Winnicott conceptualized the psyche of the child as developing in relation to a real, influential parent. For a child to develop a healthy, genuine self, as opposed to a false self, Winnicott felt, the mother must be a "good-enough mother" who relates to the child with "primary maternal preoccupation."

Winnicott's theory is especially innovative regarding his conceptualization of the psychic space between the mother and infant, neither wholly psychological or physical, which he termed the "holding environment" and which allows for the child's transition to being more autonomous. This concept of the "holding environment" led Winnicott to develop his famous theory of the "transitional object." Winnicott felt that a failure of the mother -- the not-good-enough mother -- to provide a "holding environment" would result in a false self disorder, the kind of disorders which he saw in his practice.

“It is in playing and only in playing that the individual child or adult is able to be creative and to use the whole personality, and it is only in being creative that the individual discovers the self.”
― D.W. Winnicott, Playing and Reality

Listen to Winnicott's voice from the BBC programme Archive on Four

A highlight from Radio 4's Archive Hour programme on the psychoanalyst and parenting expert Donald Winnicott, who first broadcast his idea of the 'good-enough mother'; the mother who wasn't perfect and was free, to some extent, to fail. From 1943-1962 he gave some 50 BBC broadcasts and these are two excerpts from his talks, as well as psychotherapist and author Naomi Stadlen's appraisal of Winnicott's ideas.
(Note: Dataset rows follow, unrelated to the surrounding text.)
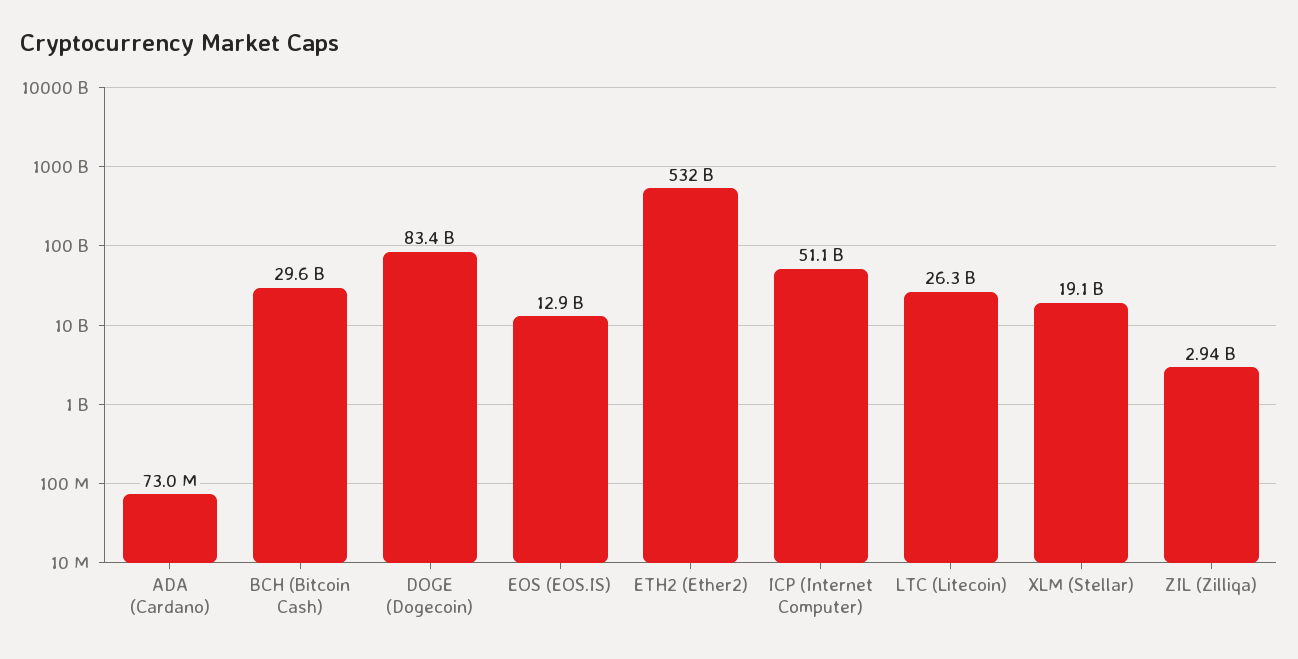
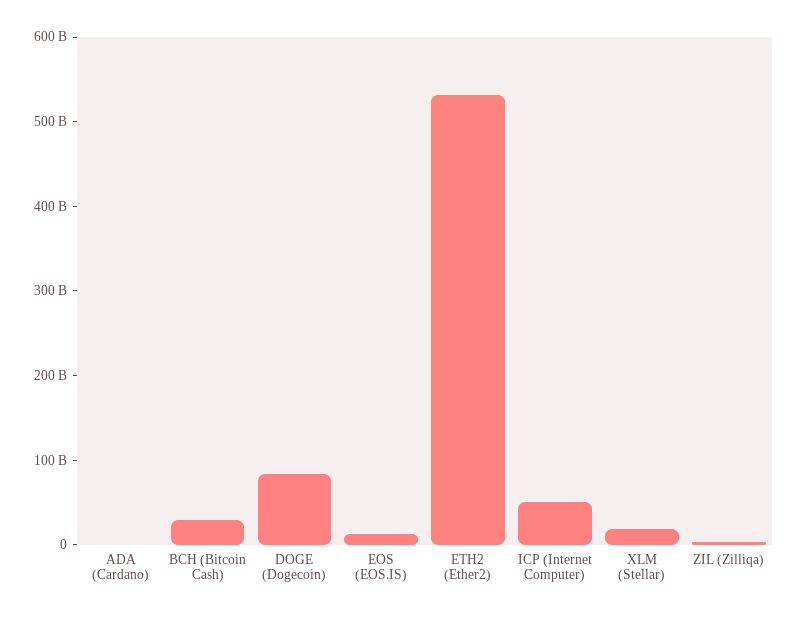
  {
    "ADA (Cardano)": 73000000,
    "BCH (Bitcoin Cash)": 29600000000,
    "DOGE (Dogecoin)": 83400000000,
    "EOS (EOS.IS)": 12900000000,
    "ETH2 (Ether2)": 532000000000,
    "ICP (Internet Computer)": 51100000000,
-   "LTC (Litecoin)": 26300000000,
    "XLM (Stellar)": 19100000000,
    "ZIL (Zilliqa)": 2940000000
  }

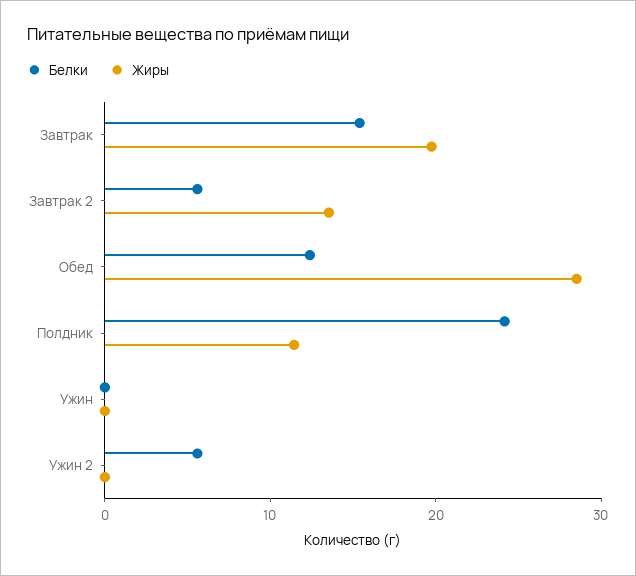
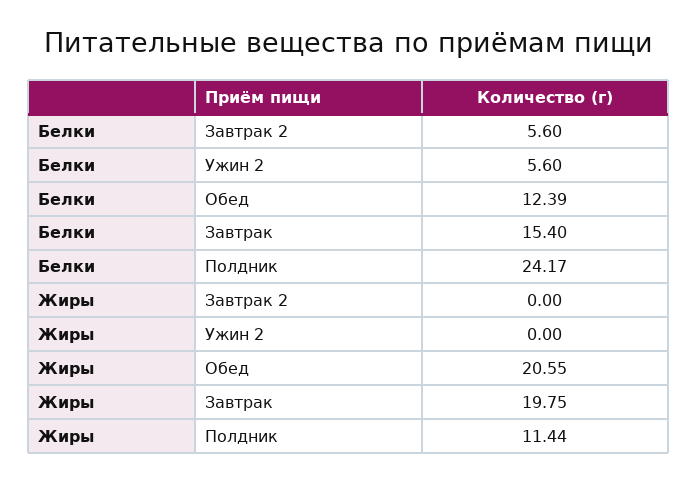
  {
    "Белки": {
      "Завтрак": 15.4,
      "Завтрак 2": 5.6,
      "Обед": 12.39,
      "Полдник": 24.17,
-     "Ужин": 0,
      "Ужин 2": 5.6
    },
    "Жиры": {
      "Завтрак": 19.75,
-     "Завтрак 2": 14,
+     "Завтрак 2": 0,
-     "Обед": 28,
+     "Обед": 20.55,
      "Полдник": 11.44,
-     "Ужин": 0,
      "Ужин 2": 0
    }
  }

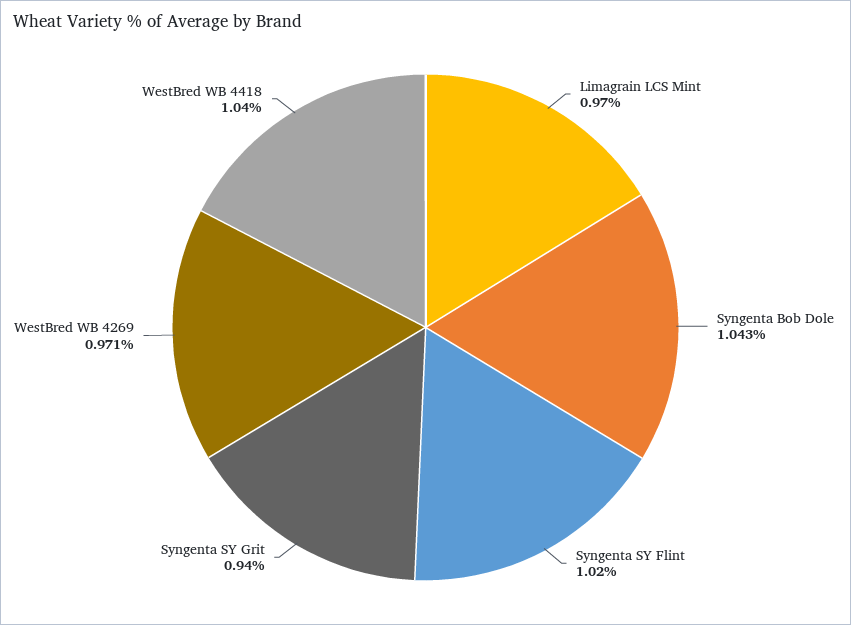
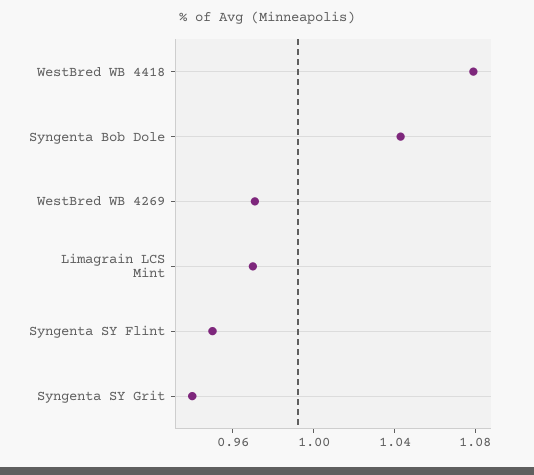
  {
    "Limagrain LCS Mint": 0.97,
    "Syngenta Bob Dole": 1.043,
-   "Syngenta SY Flint": 1.02,
+   "Syngenta SY Flint": 0.95,
    "Syngenta SY Grit": 0.94,
    "WestBred WB 4269": 0.971,
-   "WestBred WB 4418": 1.04
+   "WestBred WB 4418": 1.08
  }

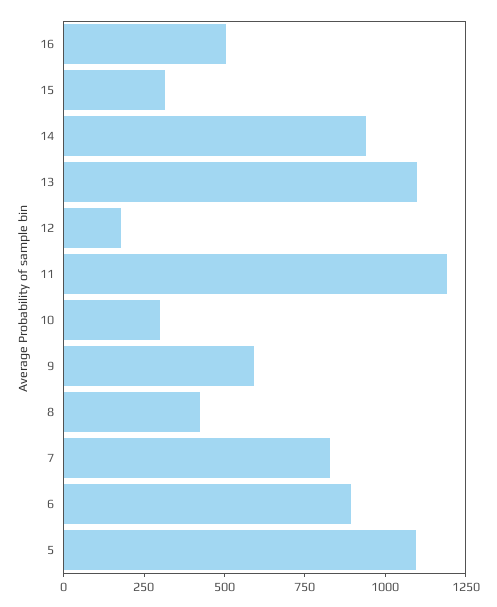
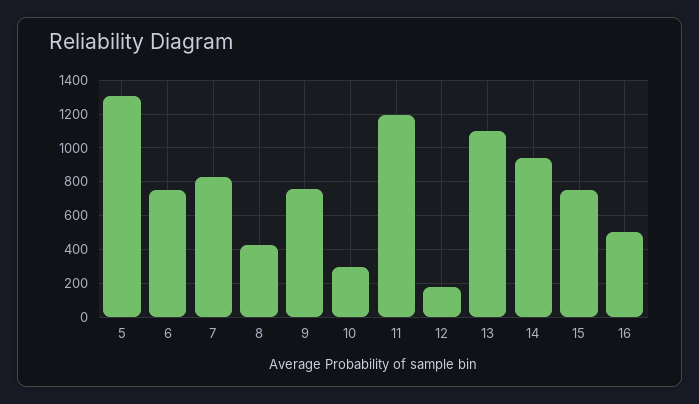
  {
    "16": 500,
-   "15": 300,
+   "15": 750,
    "14": 950,
    "13": 1100,
    "12": 200,
    "11": 1200,
    "10": 300,
-   "9": 600,
+   "9": 750,
    "8": 400,
    "7": 850,
-   "6": 900,
+   "6": 750,
-   "5": 1100
+   "5": 1300
  }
Winnicott always argued that mothers knew better about the needs of her baby than experts. He suggested that there were,

“very subtle things that the mother knows intuitively and without any intellectual appreciation of what is happening, and which she can only arrive at by being left alone and given full responsibility…” (Winnicott1988, p64).

Since his death, the Winnicott Trust, founded by his widow Clare, has continued and completed publication of his work, and funds raised have supported research in early mother-infant relationships at the Winnicott Research Unit at the University of Cambridge. The Squiggle Foundation, an organization devoted to the study of Winnicott's thinking, holds an annual program of lectures and courses in London.